• _TASK OBJECTIVE_
Every record must be copied exactly. Leave nothing out.

───── MATERIAL PROVIDED

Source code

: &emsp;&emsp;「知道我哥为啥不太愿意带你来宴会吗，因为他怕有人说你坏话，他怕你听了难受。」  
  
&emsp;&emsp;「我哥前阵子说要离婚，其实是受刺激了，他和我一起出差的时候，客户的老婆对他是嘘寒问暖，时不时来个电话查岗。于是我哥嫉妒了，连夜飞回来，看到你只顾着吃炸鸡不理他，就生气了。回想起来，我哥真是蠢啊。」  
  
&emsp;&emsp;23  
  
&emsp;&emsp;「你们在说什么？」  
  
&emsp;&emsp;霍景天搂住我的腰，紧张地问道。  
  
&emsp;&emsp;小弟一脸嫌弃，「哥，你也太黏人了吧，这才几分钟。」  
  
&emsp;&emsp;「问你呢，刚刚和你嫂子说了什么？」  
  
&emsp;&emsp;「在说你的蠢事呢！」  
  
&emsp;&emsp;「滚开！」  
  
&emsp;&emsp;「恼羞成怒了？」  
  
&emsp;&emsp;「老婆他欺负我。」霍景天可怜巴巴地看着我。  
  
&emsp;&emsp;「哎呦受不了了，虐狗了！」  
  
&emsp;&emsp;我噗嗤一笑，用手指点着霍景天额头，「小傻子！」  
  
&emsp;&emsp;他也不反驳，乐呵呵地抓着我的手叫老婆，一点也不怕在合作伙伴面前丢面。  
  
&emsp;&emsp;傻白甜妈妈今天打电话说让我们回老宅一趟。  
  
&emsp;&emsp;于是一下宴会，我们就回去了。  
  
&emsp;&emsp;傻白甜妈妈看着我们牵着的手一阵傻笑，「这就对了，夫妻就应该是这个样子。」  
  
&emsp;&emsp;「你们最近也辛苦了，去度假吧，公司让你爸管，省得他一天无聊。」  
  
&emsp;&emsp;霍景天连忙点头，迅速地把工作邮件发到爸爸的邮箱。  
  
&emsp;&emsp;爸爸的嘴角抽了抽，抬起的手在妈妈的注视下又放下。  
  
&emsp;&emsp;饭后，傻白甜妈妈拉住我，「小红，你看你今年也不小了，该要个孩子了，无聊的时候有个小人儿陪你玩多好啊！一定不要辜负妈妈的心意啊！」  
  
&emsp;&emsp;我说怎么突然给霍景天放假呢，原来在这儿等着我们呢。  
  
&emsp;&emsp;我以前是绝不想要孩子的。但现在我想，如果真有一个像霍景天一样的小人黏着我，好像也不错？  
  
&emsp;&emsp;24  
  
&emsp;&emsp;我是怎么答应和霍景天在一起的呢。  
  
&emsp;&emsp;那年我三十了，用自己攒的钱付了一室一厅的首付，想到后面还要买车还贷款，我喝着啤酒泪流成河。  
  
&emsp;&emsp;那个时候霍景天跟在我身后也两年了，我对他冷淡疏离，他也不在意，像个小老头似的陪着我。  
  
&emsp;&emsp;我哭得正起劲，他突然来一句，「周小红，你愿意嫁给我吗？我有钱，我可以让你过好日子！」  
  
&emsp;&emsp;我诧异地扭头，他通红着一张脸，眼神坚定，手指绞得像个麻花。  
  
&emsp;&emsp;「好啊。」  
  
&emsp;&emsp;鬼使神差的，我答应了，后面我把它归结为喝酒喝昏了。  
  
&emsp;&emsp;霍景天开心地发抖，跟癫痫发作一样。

──────────

• _RESULT OF THE TASK_
Source code

: &emsp;&emsp;「知道我哥为啥不太愿意带你来宴会吗，因为他怕有人说你坏话，他怕你听了难受。」  
  
&emsp;&emsp;「我哥前阵子说要离婚，其实是受刺激了，他和我一起出差的时候，客户的老婆对他是嘘寒问暖，时不时来个电话查岗。于是我哥嫉妒了，连夜飞回来，看到你只顾着吃炸鸡不理他，就生气了。回想起来，我哥真是蠢啊。」  
  
&emsp;&emsp;23  
  
&emsp;&emsp;「你们在说什么？」  
  
&emsp;&emsp;霍景天搂住我的腰，紧张地问道。  
  
&emsp;&emsp;小弟一脸嫌弃，「哥，你也太黏人了吧，这才几分钟。」  
  
&emsp;&emsp;「问你呢，刚刚和你嫂子说了什么？」  
  
&emsp;&emsp;「在说你的蠢事呢！」  
  
&emsp;&emsp;「滚开！」  
  
&emsp;&emsp;「恼羞成怒了？」  
  
&emsp;&emsp;「老婆他欺负我。」霍景天可怜巴巴地看着我。  
  
&emsp;&emsp;「哎呦受不了了，虐狗了！」  
  
&emsp;&emsp;我噗嗤一笑，用手指点着霍景天额头，「小傻子！」  
  
&emsp;&emsp;他也不反驳，乐呵呵地抓着我的手叫老婆，一点也不怕在合作伙伴面前丢面。  
  
&emsp;&emsp;傻白甜妈妈今天打电话说让我们回老宅一趟。  
  
&emsp;&emsp;于是一下宴会，我们就回去了。  
  
&emsp;&emsp;傻白甜妈妈看着我们牵着的手一阵傻笑，「这就对了，夫妻就应该是这个样子。」  
  
&emsp;&emsp;「你们最近也辛苦了，去度假吧，公司让你爸管，省得他一天无聊。」  
  
&emsp;&emsp;霍景天连忙点头，迅速地把工作邮件发到爸爸的邮箱。  
  
&emsp;&emsp;爸爸的嘴角抽了抽，抬起的手在妈妈的注视下又放下。  
  
&emsp;&emsp;饭后，傻白甜妈妈拉住我，「小红，你看你今年也不小了，该要个孩子了，无聊的时候有个小人儿陪你玩多好啊！一定不要辜负妈妈的心意啊！」  
  
&emsp;&emsp;我说怎么突然给霍景天放假呢，原来在这儿等着我们呢。  
  
&emsp;&emsp;我以前是绝不想要孩子的。但现在我想，如果真有一个像霍景天一样的小人黏着我，好像也不错？  
  
&emsp;&emsp;24  
  
&emsp;&emsp;我是怎么答应和霍景天在一起的呢。  
  
&emsp;&emsp;那年我三十了，用自己攒的钱付了一室一厅的首付，想到后面还要买车还贷款，我喝着啤酒泪流成河。  
  
&emsp;&emsp;那个时候霍景天跟在我身后也两年了，我对他冷淡疏离，他也不在意，像个小老头似的陪着我。  
  
&emsp;&emsp;我哭得正起劲，他突然来一句，「周小红，你愿意嫁给我吗？我有钱，我可以让你过好日子！」  
  
&emsp;&emsp;我诧异地扭头，他通红着一张脸，眼神坚定，手指绞得像个麻花。  
  
&emsp;&emsp;「好啊。」  
  
&emsp;&emsp;鬼使神差的，我答应了，后面我把它归结为喝酒喝昏了。  
  
&emsp;&emsp;霍景天开心地发抖，跟癫痫发作一样。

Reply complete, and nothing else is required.